TASK REQUIREMENTS: Write out the opening lines of the data word for word, up to and including the line with "[308,329,378,340] workbench ->", and leave every picture and every later line out.
---
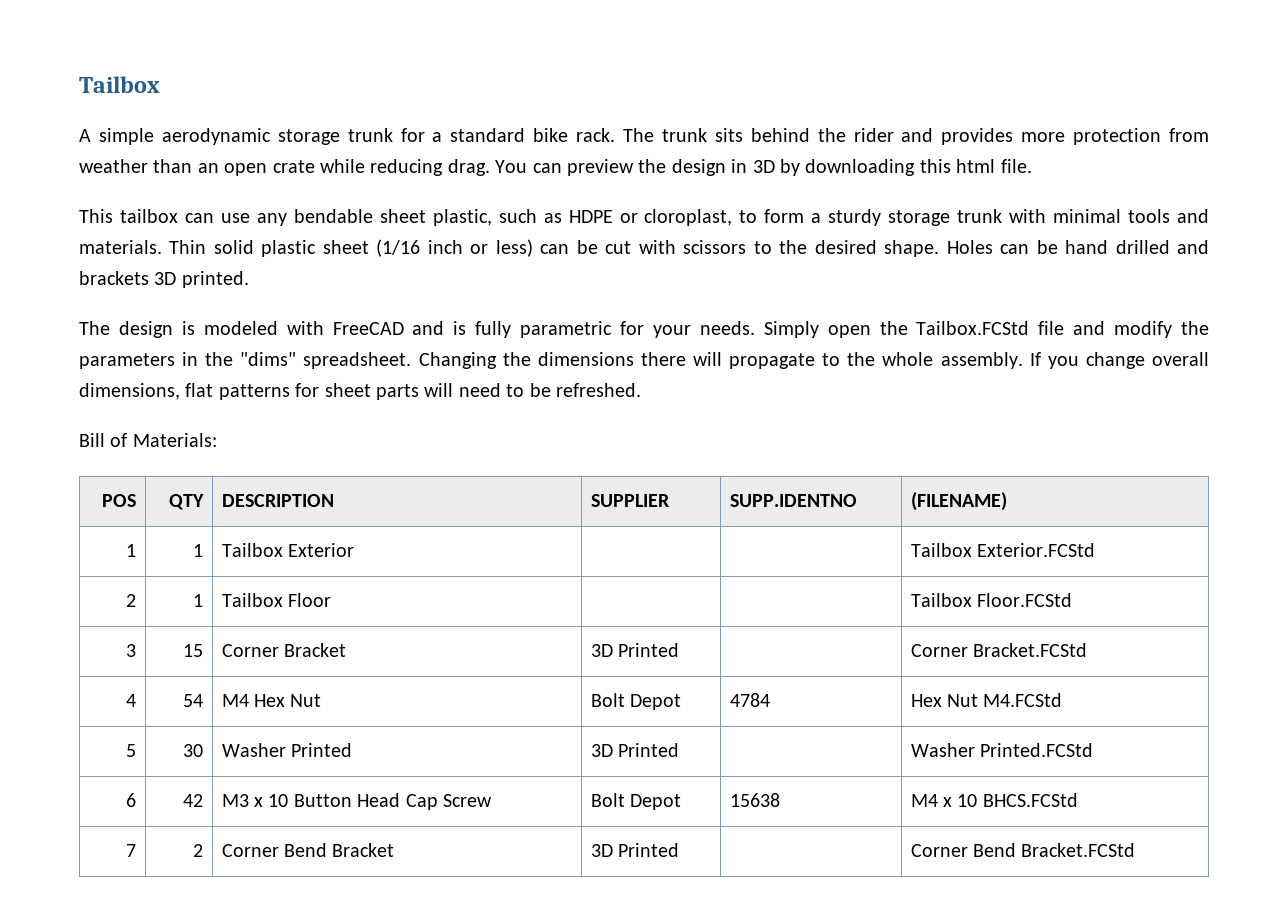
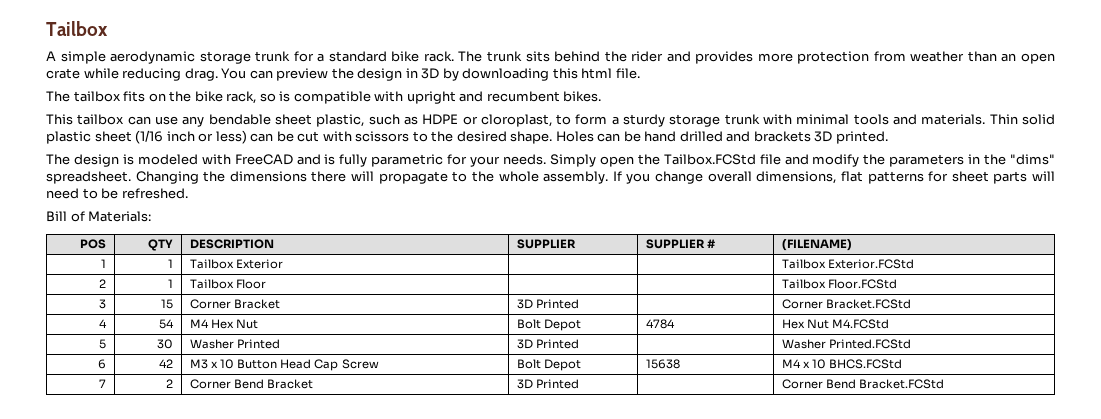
(1032, 166) none -> [46,91,602,104] // The tailbox fits on the bike rack, so is compatible with upright and recumbent bikes.
[729,494,857,507] SUPP.IDENTNO -> [645,239,715,249] SUPPLIER #

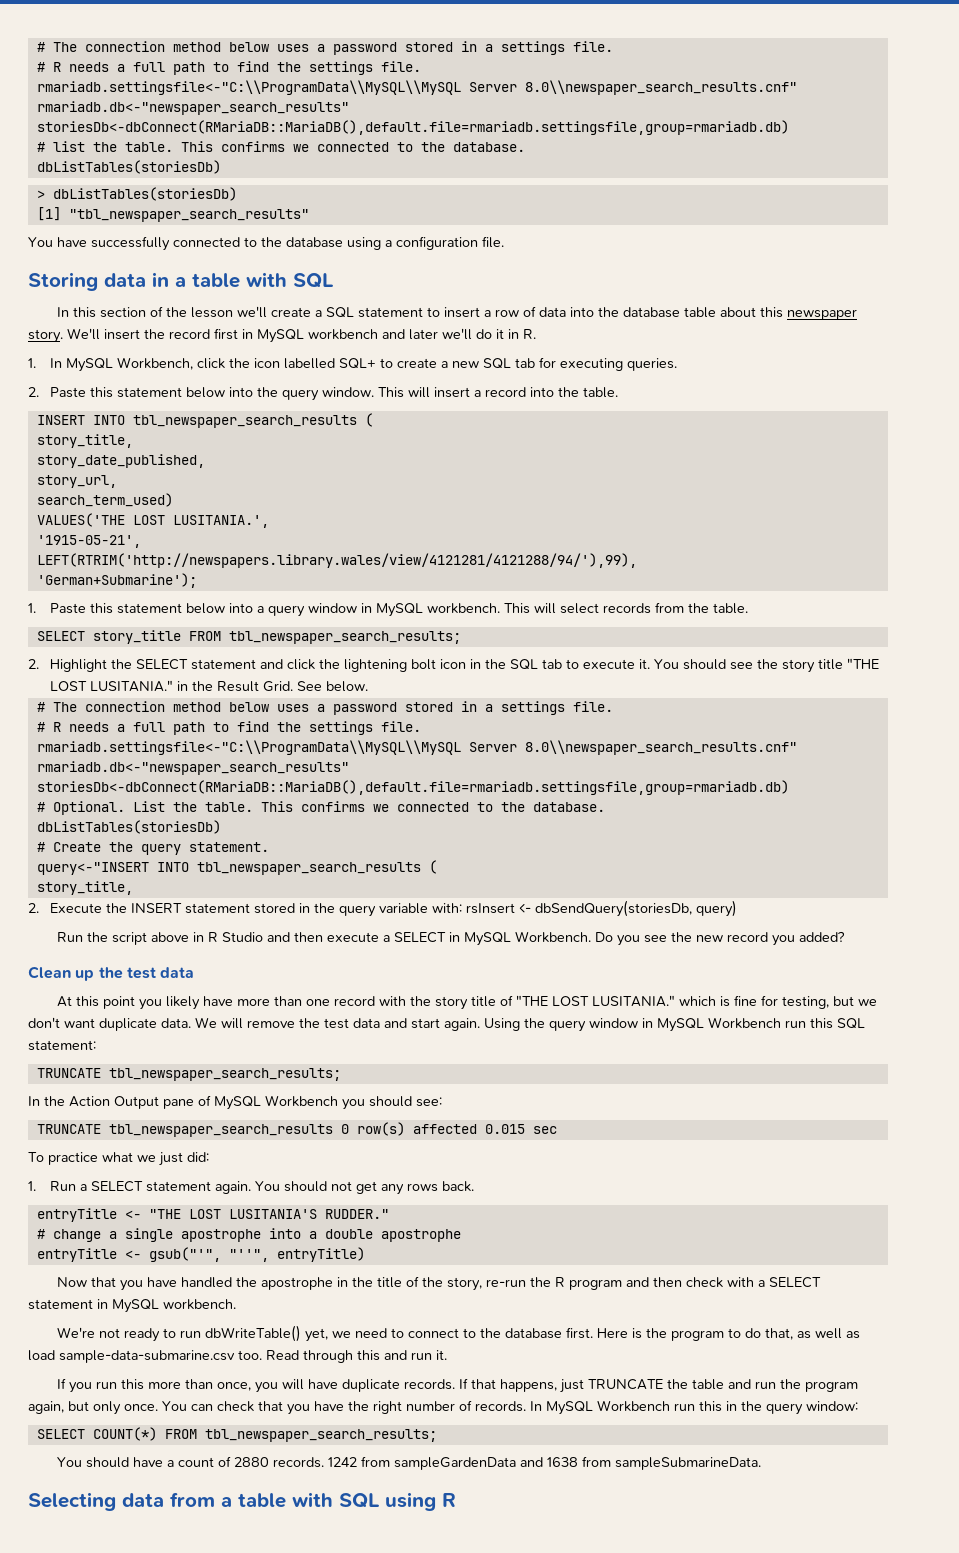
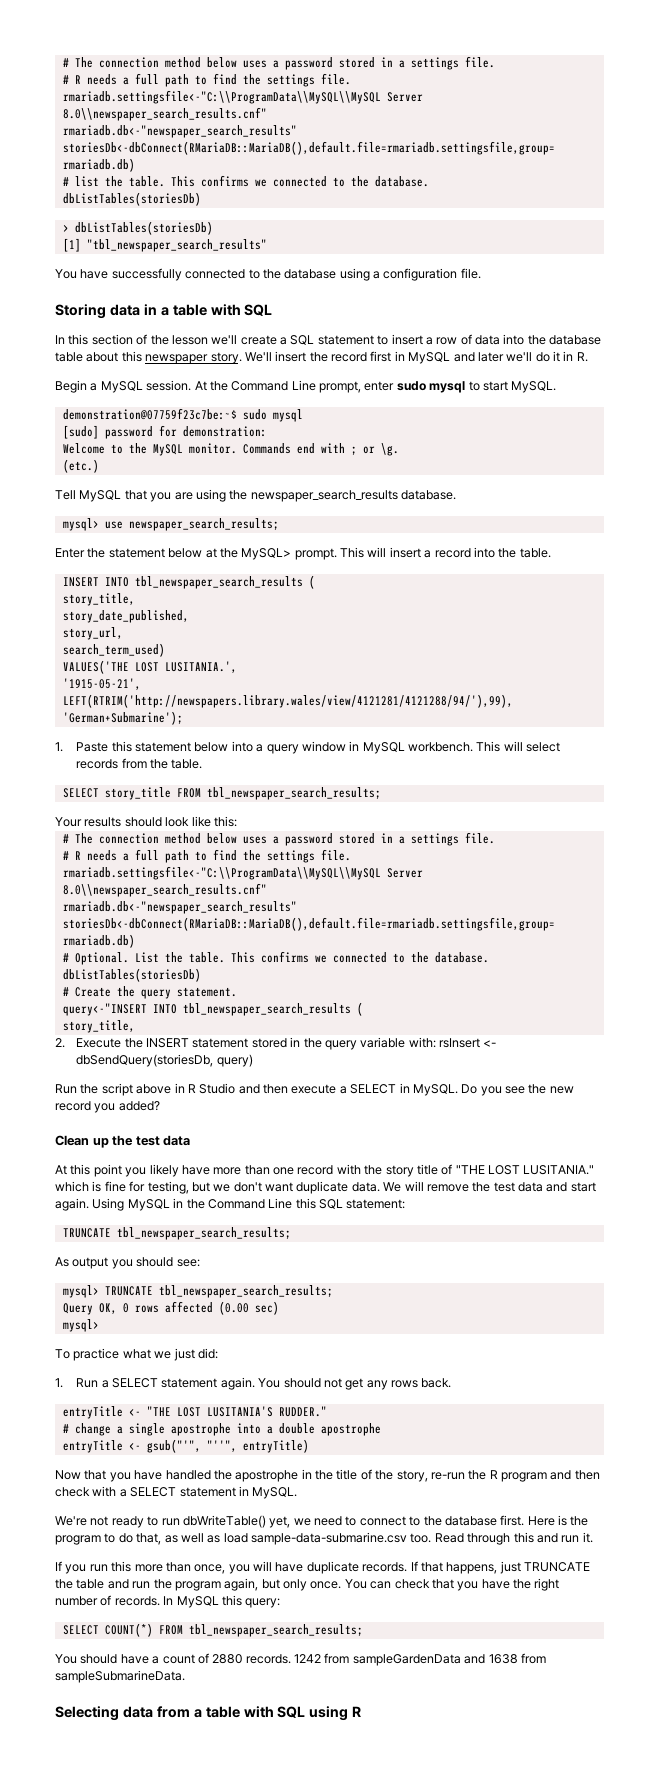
[308,329,378,340] workbench -> (451, 358) none
[28,357,678,372] [28,387,375,401] 1. In MySQL Workbench, click the icon labelled SQL+ to create a new SQL tab for executing queries. // 2. Paste this statement below into the query window. -> [55,380,557,393] [62,408,303,422] [62,425,267,439] [62,443,399,456] [62,459,99,473] [55,489,456,502] [62,518,279,531] [55,548,337,560] Begin a MySQL session. At the Command Line prompt, enter sudo mysql to start MySQL. // demonstration@07759f23c7be:~$ sudo mysql // [sudo] password for demonstration: // Welcome to the MySQL monitor. Commands end with ; or \g. // (etc.) // Tell MySQL that you are using the newspaper_search_results database. // mysql> use newspaper_search_results; // Enter the statement below at the MySQL> prompt.
[28,658,880,673] [50,680,369,692] 2. Highlight the SELECT statement and click the lightening bolt icon in the SQL tab to execute it. You should see the story title "THE LOST LUSITANIA." in the Result Grid. See below. -> [55,816,237,827] Your results should look like this:
[463,931,591,946] MySQL Workbench. -> [412,1084,458,1096] MySQL.
[524,1017,806,1032] the query window in MySQL Workbench run -> [127,1198,293,1211] MySQL in the Command Line
[28,1095,442,1110] [36,1122,557,1137] In the Action Output pane of MySQL Workbench you should see: // TRUNCATE tbl_newspaper_search_results 0 row(s) affected 0.015 sec -> [55,1257,200,1269] [62,1285,333,1298] [62,1301,279,1315] [62,1319,99,1332] As output you should see: // mysql> TRUNCATE tbl_newspaper_search_results; // Query OK, 0 rows affected (0.00 sec) // mysql>
[112,1299,236,1313] MySQL workbench. -> [252,1487,298,1499] MySQL.
[597,1400,858,1415] Workbench run this in the query window: -> [221,1595,281,1608] this query:

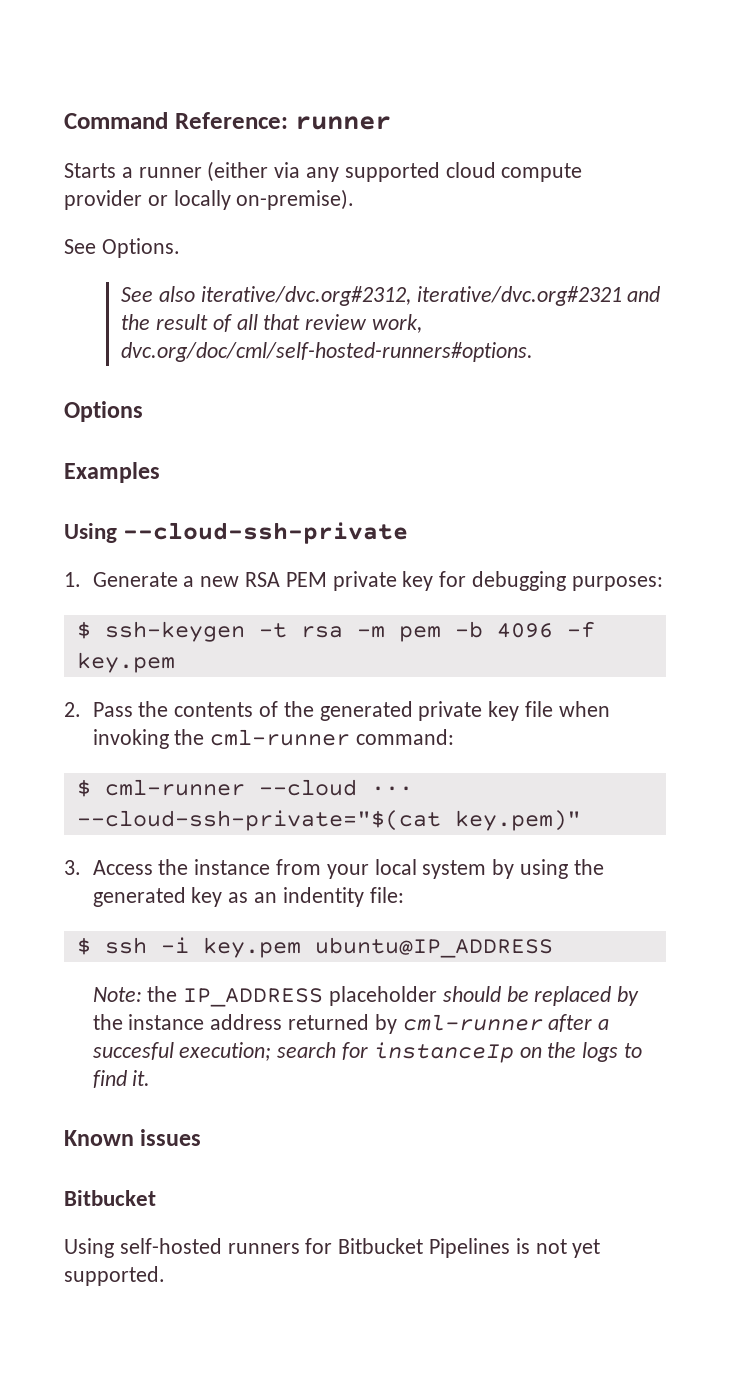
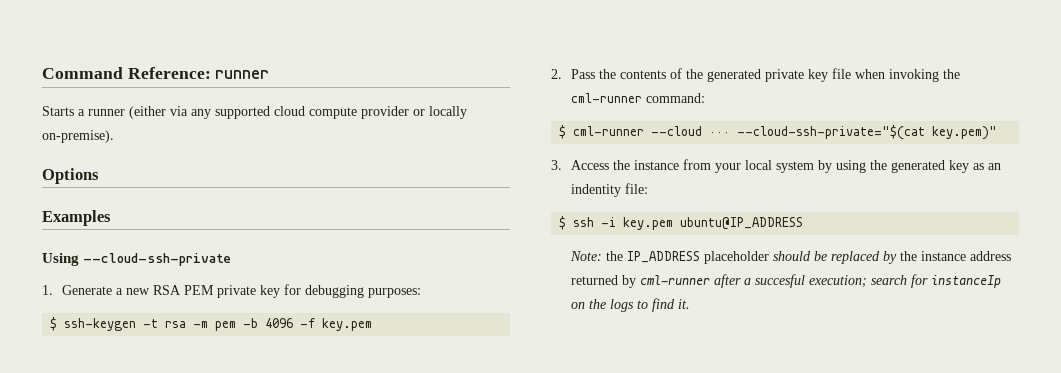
[64,238,180,258] [121,286,661,306] [121,314,423,333] [121,342,534,362] // See Options. // See also iterative/dvc.org#2312, iterative/dvc.org#2321 and the result of all that review work, dvc.org/doc/cml/self-hosted-runners#options. -> (114, 136) none
[64,1129,202,1146] [64,1190,156,1206] [64,1238,601,1258] [64,1266,165,1286] // Known issues // Bitbucket // Using self-hosted runners for Bitbucket Pipelines is not yet supported. -> (691, 304) none

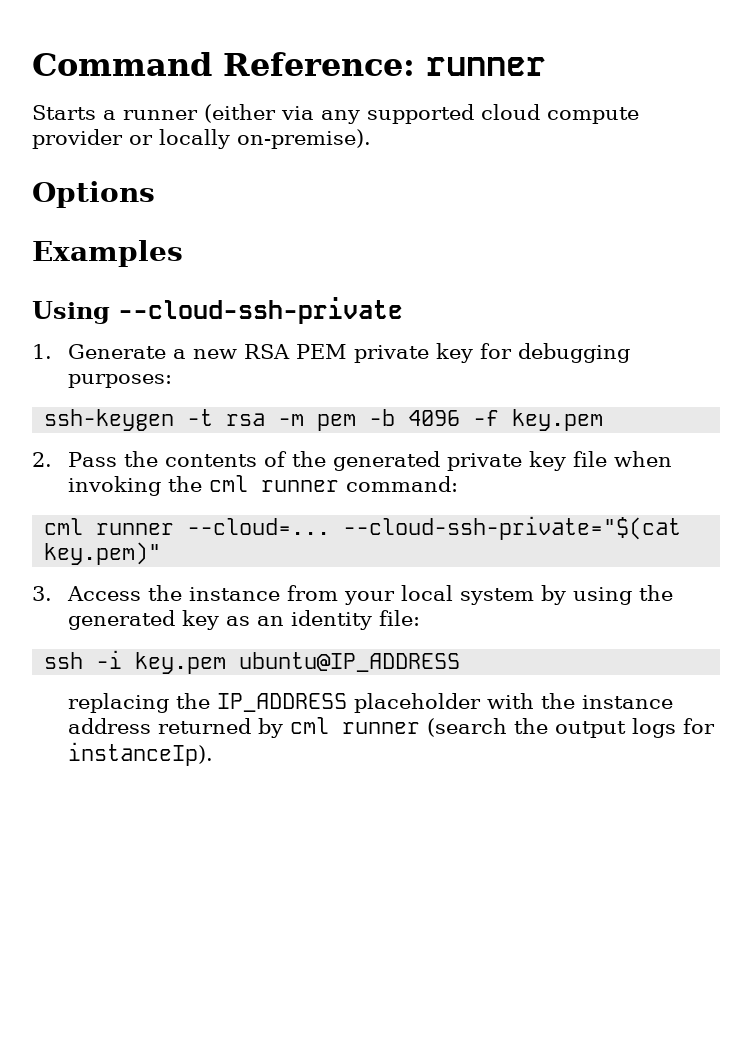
[50,317,58,331] $ -> (173, 381) none
[571,93,643,103] cml-runner -> [209,475,340,492] cml runner
[559,125,731,139] $ cml-runner --cloud ··· -> [44,518,331,535] cml runner --cloud=...
[571,184,622,197] indentity -> [291,610,373,630] identity
[559,216,567,230] $ -> (421, 618) none
[570,251,603,261] Note: -> [68,693,170,713] replacing
[773,251,898,264] should be replaced by -> [487,693,535,709] with
[640,274,1002,288] [571,298,691,312] cml-runner after a succesful execution; search for instanceIp on the logs to find it. -> [290,717,716,738] [68,742,214,766] cml runner (search the output logs for instanceIp).

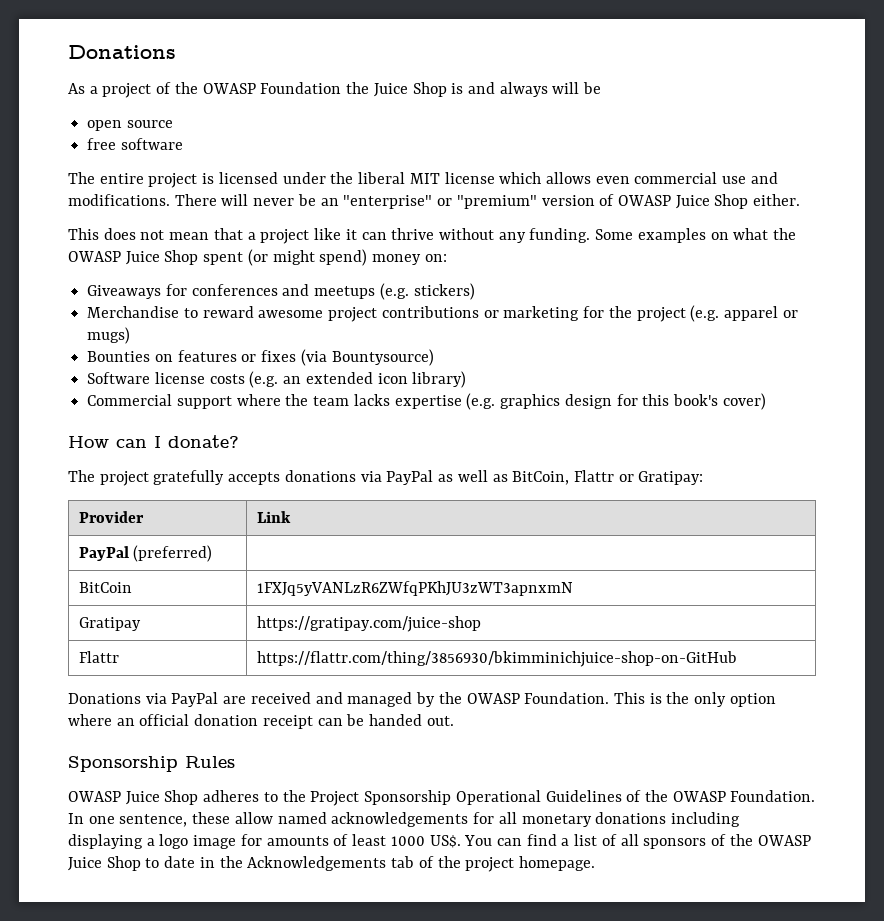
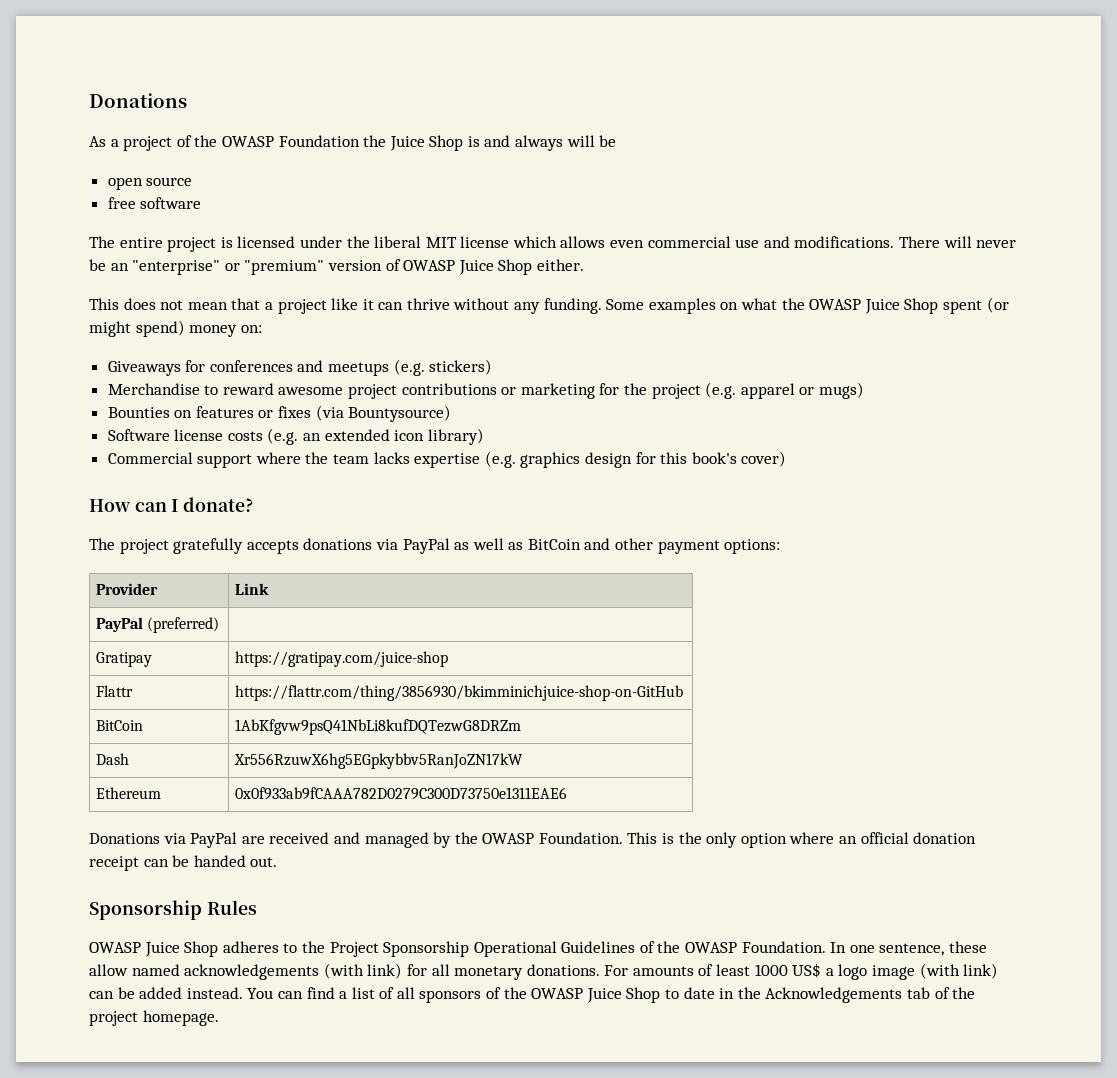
[512,470,704,485] BitCoin, Flattr or Gratipay: -> [527,538,781,554] BitCoin and other payment options:
[78,582,132,593] [256,581,573,596] // BitCoin | 1FXJq5yVANLzR6ZWfqPKhJU3zWT3apnxmN -> (220, 625) none
(737, 659) none -> [96,720,144,731] [235,719,522,735] [96,753,130,765] [234,753,524,769] [96,787,162,799] [235,787,568,800] // BitCoin | 1AbKfgvw9psQ41NbLi8kufDQTezwG8DRZm // Dash | Xr556RzuwX6hg5EGpkybbv5RanJoZN17kW // Ethereum | 0x0f933ab9fCAAA782D0279C300D73750e1311EAE6
(469, 819) none -> [323,963,403,979] (with link)
[595,812,740,827] [68,834,461,849] donations including displaying a logo image for amounts of least 1000 US$. -> [526,963,999,980] [89,987,243,999] donations. For amounts of least 1000 US$ a logo image (with link) can be added instead.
---
EXERCISE SOLUTION:
(1032, 166) none -> [46,91,602,104] // The tailbox fits on the bike rack, so is compatible with upright and recumbent bikes.
[729,494,857,507] SUPP.IDENTNO -> [645,239,715,249] SUPPLIER #

[308,329,378,340] workbench -> (451, 358) none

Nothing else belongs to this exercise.